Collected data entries
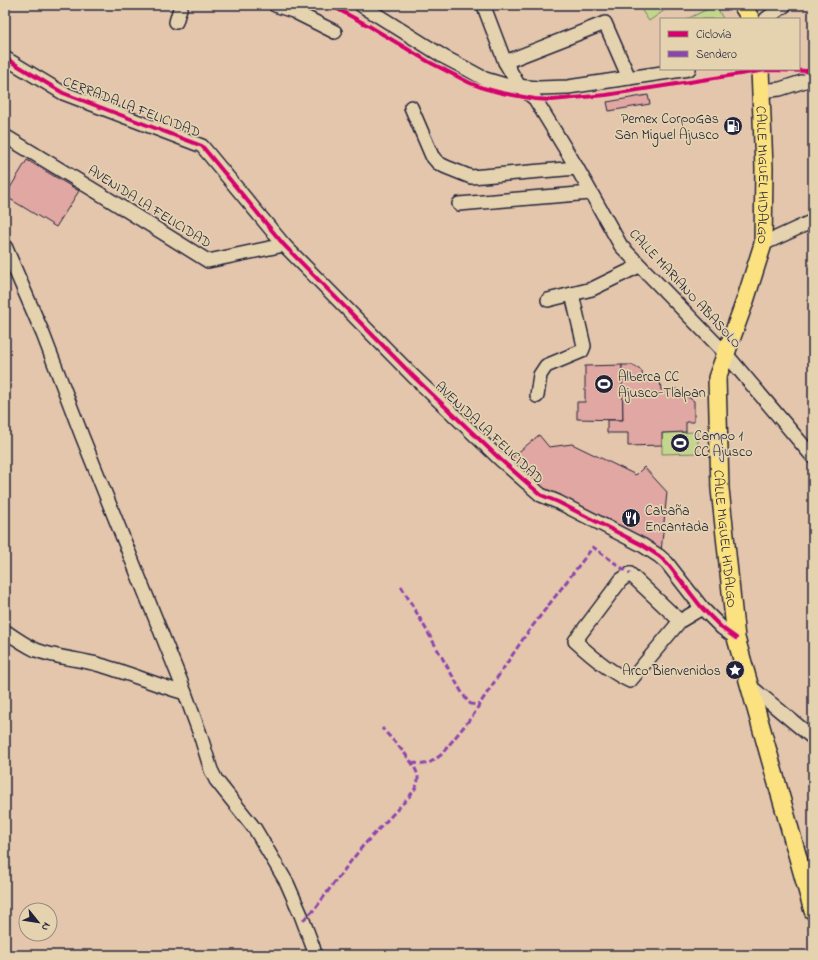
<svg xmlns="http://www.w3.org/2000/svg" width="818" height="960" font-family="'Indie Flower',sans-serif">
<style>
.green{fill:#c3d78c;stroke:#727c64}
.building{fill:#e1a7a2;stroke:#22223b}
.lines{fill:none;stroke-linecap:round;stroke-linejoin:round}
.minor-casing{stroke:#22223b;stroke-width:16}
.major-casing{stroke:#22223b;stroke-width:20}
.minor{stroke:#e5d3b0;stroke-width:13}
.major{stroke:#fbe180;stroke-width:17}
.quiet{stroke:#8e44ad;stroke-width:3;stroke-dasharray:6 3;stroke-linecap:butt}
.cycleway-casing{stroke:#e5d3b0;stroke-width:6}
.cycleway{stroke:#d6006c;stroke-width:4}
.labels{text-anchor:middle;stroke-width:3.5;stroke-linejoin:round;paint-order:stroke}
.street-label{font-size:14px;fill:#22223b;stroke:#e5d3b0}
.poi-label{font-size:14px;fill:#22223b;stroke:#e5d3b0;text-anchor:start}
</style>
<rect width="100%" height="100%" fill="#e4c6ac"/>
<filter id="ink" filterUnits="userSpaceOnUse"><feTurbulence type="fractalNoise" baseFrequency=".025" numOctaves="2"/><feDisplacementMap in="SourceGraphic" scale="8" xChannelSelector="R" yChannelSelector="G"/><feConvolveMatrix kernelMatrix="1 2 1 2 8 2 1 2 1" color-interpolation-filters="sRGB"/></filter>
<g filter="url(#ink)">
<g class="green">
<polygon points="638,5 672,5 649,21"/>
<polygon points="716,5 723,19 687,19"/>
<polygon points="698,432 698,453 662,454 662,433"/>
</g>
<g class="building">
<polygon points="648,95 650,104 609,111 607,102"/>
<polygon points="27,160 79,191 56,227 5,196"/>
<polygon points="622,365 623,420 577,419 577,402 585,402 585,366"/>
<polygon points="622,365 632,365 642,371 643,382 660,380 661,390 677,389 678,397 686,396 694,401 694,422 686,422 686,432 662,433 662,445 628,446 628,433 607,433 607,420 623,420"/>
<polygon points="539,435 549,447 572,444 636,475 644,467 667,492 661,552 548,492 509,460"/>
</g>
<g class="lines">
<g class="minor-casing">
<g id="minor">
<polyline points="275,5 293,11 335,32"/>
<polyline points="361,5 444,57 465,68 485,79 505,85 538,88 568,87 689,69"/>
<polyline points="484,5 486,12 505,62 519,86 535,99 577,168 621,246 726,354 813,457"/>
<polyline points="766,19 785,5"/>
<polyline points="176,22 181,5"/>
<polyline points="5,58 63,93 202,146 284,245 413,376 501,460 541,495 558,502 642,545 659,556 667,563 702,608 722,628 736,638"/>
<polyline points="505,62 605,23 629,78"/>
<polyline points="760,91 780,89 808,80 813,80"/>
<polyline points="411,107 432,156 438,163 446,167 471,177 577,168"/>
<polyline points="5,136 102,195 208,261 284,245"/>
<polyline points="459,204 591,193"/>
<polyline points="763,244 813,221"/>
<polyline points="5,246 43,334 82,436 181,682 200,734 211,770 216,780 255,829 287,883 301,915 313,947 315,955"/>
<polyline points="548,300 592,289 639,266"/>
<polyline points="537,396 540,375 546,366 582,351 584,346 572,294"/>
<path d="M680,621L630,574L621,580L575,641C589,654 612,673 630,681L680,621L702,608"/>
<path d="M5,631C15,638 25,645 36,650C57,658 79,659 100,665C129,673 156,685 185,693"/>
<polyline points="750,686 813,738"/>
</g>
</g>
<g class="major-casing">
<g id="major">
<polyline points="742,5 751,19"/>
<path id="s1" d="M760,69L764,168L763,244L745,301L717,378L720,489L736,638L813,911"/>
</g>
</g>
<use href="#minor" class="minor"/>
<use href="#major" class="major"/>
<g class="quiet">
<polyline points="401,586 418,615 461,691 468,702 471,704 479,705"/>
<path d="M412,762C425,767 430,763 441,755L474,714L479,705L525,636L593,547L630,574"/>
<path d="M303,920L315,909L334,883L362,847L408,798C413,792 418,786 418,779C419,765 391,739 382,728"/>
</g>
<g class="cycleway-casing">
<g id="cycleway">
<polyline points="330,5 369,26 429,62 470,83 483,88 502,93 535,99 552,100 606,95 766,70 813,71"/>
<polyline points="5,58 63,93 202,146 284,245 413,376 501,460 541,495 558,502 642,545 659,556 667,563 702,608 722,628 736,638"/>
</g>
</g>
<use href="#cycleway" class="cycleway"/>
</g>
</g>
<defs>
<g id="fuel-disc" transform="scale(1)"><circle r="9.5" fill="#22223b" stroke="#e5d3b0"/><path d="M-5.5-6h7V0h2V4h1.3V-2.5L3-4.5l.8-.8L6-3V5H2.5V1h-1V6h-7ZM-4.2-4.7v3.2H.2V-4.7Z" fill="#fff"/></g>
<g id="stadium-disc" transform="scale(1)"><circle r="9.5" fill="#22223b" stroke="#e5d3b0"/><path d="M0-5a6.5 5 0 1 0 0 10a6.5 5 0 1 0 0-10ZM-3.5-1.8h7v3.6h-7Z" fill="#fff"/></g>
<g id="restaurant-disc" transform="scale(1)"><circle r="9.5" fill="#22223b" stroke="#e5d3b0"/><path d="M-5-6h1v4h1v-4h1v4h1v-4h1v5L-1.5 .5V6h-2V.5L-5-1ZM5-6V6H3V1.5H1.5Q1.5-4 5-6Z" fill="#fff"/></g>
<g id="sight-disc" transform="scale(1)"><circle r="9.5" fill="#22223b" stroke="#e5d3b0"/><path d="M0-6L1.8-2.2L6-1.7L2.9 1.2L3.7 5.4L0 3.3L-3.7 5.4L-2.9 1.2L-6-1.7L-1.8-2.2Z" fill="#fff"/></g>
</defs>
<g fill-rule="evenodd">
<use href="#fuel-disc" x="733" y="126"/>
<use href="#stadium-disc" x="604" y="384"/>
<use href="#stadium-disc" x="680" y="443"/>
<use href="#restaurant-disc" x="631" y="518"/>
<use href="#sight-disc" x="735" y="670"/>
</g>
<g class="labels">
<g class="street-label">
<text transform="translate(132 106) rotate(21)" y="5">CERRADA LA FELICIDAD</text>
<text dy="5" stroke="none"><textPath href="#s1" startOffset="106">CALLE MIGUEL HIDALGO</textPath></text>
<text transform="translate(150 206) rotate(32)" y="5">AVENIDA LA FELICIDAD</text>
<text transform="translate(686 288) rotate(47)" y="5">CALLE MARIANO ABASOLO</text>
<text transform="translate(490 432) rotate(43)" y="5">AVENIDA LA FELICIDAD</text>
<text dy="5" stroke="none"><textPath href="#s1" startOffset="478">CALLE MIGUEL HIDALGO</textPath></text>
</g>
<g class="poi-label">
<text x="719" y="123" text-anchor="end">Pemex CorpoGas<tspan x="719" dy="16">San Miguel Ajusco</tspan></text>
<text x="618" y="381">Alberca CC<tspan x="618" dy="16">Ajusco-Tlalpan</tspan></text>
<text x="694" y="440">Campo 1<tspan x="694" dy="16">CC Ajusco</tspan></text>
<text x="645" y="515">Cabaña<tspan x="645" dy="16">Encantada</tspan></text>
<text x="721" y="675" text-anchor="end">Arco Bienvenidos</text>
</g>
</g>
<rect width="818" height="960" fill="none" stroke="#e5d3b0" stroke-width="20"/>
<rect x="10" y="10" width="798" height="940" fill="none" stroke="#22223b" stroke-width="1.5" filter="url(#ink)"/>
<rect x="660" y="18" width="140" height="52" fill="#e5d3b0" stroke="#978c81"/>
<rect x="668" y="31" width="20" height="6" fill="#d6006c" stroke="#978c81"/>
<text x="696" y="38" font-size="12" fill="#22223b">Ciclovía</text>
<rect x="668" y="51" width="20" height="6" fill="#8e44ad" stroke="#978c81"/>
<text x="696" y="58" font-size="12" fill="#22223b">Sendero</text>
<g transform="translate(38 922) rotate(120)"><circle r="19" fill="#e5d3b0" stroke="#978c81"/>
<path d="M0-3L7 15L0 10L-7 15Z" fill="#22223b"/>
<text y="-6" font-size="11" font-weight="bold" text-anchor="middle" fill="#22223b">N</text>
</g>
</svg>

EXERCISE OBJECTIVE
Search the records for the string "lines" and report each line that has it.

WRITTEN RESPONSE
.lines{fill:none;stroke-linecap:round;stroke-linejoin:round}
<g class="lines">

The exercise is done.